■ Passage provided
Tuesday 25 November 2014

Commence Fermentation!

It's been a few weeks but I've managed to get a bunch of work done on the Web UI and the actual management code of the chamber. I finished wiring everything up shortly after the last post and did some tests with a carboy of water. I replaced the ceramic heating bulb with a small Ceramic heater as the bulb was causing a localized hotspot that was melting the foam of my chamber wall, and the Ceramic heater has a built in fan to help push the hot air around the chamber and get it up to an equalized temperature that much more quickly. Since I don't have a working touchscreen for the Beaglebone Black at the moment I've decided to whip up a web page to display data and manage the set point. I built a MySQL database and a simple front-end which allows the temperature monitoring code to push temperature data into the database on a set interval. I then used Google's really awesome graphing UI to draw some pretty graphs on the website. Here's a screencap of it in action.

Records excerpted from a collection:
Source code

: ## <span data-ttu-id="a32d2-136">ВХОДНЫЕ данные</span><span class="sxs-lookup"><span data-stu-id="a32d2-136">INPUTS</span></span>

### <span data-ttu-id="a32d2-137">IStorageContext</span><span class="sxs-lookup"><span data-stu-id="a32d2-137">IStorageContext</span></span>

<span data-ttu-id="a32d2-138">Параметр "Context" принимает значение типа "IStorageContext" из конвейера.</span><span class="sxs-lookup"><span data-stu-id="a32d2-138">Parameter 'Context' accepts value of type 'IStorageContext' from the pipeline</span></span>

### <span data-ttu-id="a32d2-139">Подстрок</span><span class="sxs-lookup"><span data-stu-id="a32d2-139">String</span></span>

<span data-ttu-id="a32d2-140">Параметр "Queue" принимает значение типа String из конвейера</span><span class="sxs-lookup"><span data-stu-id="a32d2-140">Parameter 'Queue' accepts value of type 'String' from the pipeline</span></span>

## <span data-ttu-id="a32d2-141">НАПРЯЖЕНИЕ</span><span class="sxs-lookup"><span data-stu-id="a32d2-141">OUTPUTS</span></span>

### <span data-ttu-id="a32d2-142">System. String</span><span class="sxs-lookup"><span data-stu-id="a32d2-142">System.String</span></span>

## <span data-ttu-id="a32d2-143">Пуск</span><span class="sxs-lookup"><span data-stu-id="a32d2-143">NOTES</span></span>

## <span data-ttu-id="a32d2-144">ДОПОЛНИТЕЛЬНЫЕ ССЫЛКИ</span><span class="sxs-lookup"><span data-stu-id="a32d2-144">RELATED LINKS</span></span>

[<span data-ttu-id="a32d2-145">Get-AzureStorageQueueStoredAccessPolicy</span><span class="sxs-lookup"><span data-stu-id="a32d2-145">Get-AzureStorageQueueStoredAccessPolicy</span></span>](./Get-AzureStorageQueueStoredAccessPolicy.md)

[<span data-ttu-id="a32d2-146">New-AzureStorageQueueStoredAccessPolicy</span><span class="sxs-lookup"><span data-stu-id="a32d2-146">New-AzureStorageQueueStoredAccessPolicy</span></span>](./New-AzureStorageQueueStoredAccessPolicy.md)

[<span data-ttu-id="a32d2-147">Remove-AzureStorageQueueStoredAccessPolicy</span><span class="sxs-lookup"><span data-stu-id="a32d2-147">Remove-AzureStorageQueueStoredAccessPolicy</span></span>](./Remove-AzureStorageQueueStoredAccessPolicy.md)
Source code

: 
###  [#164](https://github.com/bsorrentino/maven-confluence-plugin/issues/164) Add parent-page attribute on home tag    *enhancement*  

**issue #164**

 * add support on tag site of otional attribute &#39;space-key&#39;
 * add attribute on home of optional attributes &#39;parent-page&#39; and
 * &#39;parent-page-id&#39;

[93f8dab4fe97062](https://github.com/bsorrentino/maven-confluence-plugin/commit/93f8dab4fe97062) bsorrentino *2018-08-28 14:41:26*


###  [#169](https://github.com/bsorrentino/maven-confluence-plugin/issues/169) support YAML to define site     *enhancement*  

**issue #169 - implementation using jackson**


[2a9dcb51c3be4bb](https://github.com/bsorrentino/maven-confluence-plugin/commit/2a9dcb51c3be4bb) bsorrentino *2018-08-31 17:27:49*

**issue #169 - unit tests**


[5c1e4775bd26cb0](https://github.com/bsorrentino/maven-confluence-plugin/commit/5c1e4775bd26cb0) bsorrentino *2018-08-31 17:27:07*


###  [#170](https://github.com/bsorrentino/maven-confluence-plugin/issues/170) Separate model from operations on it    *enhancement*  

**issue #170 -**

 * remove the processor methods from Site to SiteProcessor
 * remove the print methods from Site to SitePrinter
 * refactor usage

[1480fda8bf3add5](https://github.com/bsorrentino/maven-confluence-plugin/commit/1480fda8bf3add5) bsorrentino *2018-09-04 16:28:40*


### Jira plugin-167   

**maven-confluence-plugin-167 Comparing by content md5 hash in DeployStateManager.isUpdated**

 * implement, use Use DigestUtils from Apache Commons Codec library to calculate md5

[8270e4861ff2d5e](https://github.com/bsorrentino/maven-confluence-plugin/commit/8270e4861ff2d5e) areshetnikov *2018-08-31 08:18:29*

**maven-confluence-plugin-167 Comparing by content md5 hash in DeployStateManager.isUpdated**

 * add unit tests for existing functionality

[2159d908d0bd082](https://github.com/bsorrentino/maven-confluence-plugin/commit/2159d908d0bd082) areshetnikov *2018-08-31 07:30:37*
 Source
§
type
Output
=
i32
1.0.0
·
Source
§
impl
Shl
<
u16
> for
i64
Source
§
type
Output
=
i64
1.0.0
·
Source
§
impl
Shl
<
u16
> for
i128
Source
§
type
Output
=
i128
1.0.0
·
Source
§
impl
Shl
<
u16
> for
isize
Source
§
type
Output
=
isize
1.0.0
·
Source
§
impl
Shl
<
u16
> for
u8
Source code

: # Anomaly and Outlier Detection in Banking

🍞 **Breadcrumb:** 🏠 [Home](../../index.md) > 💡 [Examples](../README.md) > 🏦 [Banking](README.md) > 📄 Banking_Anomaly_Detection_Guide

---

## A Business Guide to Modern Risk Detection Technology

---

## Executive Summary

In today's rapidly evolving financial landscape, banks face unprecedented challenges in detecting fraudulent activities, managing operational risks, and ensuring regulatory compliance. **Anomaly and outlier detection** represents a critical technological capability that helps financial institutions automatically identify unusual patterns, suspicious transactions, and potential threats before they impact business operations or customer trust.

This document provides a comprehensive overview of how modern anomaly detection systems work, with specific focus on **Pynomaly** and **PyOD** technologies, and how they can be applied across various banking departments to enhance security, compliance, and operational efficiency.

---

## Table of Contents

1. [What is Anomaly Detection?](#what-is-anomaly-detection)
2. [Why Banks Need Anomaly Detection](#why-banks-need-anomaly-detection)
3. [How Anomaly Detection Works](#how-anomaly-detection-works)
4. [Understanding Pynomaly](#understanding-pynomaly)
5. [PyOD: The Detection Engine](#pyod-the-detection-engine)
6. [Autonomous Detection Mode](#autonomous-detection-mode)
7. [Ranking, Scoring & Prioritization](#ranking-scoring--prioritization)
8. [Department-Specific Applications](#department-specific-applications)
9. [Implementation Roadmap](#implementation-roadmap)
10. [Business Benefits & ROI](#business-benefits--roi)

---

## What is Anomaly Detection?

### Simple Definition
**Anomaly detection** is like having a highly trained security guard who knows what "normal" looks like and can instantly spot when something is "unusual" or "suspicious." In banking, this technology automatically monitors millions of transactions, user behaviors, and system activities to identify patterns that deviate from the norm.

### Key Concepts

■ Try it
Can you write the next part of the fermentation chamber blog post, starting right after its final sentence?

■ Response to the task
Super cool Fermentation graph!
The blue line represents the ambient temperature in the chamber and the red line is a measurement from a probe stuck directly into the wort. The wort temp probe controls the heating element, when it drops to 0.3 degrees below the setpoint the heating element is turned on. The heater has a built in thermostat which was originally at 55 degrees C or so, so that's why you see those peaks on the blue chart, I turned it down to 30 degrees and I can see a pretty good response from the wort. That graph is a live view of a 20 gallon ferment from this weekends brewing, so there is a pretty big thermal mass in there and it takes about an hour to raise the wort temperature 1 degree C. I also have a cooling circuit, if the wort ever goes 0.3 degrees above my set point the Beaglebone Black will turn on the cooling circuit and a 5k BTU air conditioner will blast the chamber with cold air to keep the wort at the desired temperature. All the code for the temperature monitor is available on my Github repo Temp Driver Repo I've still got some work to do to pull down the set point from the website, right now it's hard-coded and I haven't found an elegant way to pull that data down yet. The plan is to have ferm schedules, where it will hold at temp x for some time, then ramp up or down to a set point and hold, then cold crash etc. I'll post some pictures of the whole system in action once I've cleaned up the garage a bit.

Friday 7 November 2014

Thanks Crank!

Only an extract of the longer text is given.